Speech is produced using the lungs, vocal tract, and mouth. The amount of air from the lungs affects the loudness or volume. The vibration of the vocal cords determines whether the voice is high or low, which is also called the pitch or frequency. The teeth, tongue and lips can create turbulence in the air flow. In general, the vocal cords and mouth shape produce the vowel sounds, while the teeth, tongue and lips produce the consonant sounds. Some sounds, like "v", are a combination; "v" is an "f" with vocal cords vibrating. If you place your fingers lightly on your vocal cords, you can feel them vibrate as you speak.
When we record speech, the microphone picks up vibrations from our voice, and records those as a signal. When we play the recorded speech, the signal creates vibrations in the speakers that recreate the voice vibrations. (Now we know why they are called speakers!) The same thing happens when we make a phone call. Our speech is converted to a signal, and the signal is transmitted to the other phone, where the speaker recreates the speech sounds from the signal.
What does the speech signal look like? Imagine a vibrating eardrum, and plotting the displacement as a function of time. We will see the biggest displacements for vowel sounds. We will also see the turbulence caused by consonants, but the amplitude will be much smaller.

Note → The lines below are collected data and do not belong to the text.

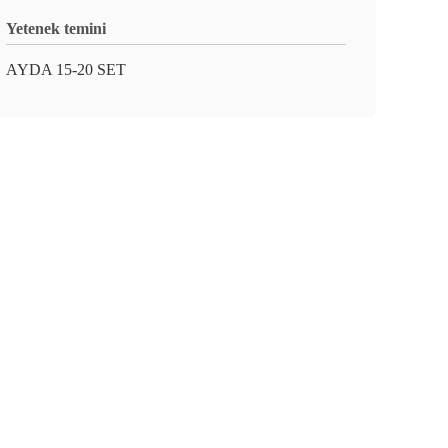
Yetenek temini
AYDA 15-20 SET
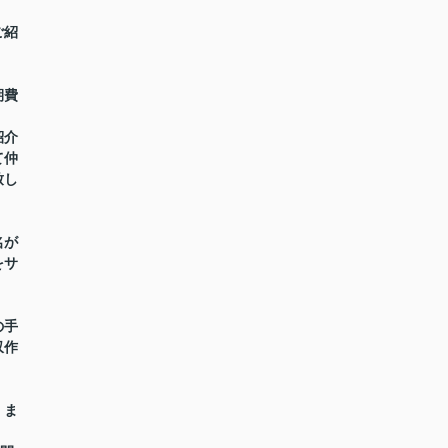
ご紹
期費
紹介
て仲
致し
名が
をサ
の手
収作
】ま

Just as the human brain can interpret the sounds, a computer can process the speech signal, and recognize different sounds. This can be tricky, because no two people pronounce words exactly the same way. ("You say po-tay-to, I say po-tah-to..."). If the computer program only has to tell the difference between a few commands, the task is easier. Today many businesses use automated phone answering systems, where the caller selects a menu option.
The more words the computer program has to interpret, the harder the problem is. Did you know there are over 1 million words in the English language? Think of the number of different languages and all of the different dialects. And, with over 6 billion people in the world having different lungs, vocal cords, and mouths, each person will sound different.
Amazingly, there are computer programs that can convert speech to text, but they do make mistakes, which have to be corrected. Today we will experiment with some software called Dragon Naturally Speaking, made by the company Nuance. The software understands commands like "New Line," and also has commands for correcting mistakes. We will not try to correct mistakes today, but if only a single person uses the software and uses Dragon commands to make corrections, the software learns the speaker's pronunciation and becomes more accurate over time.
This leads us to another possibility. If each person has different pronunciation, then it should be possible for a computer program to tell the difference between different speakers. This is called speaker recognition (as opposed to speech recognition). You may have heard of voiceprints on Star Trek. One possibility is to have a person speak a pass phrase to enter an area. This is mostly for movies, because there are other options that are more reliable for access control.
Speaker recognition is more commonly used by the government and legal system. For instance, if a prisoner is under house arrest, they may receive phone calls periodically to verify that they have not left the house; a computer can verify their voice. Another use for speaker recognition is forensics. Remember that forensics refers to scientific evidence used in court. If evidence includes a recording of speech, it may be important to scientifically verify who was speaking. Also, speaker recognition is useful for wire taps or electronic eavesdropping; a computer program can be used to find speech of interest, or speech which may be a match to a particular speaker. You can probably guess that speaker recognition, in general, is a very hard problem, but when we can narrow down the possible number of speakers, it can be useful.
We can compute the frequency of a part of the signal, which is one metric that is useful in comparing speakers. With enough math and processing, it would be possible to recognize a speaker from the speech signal, just as the human brain can recognize voices.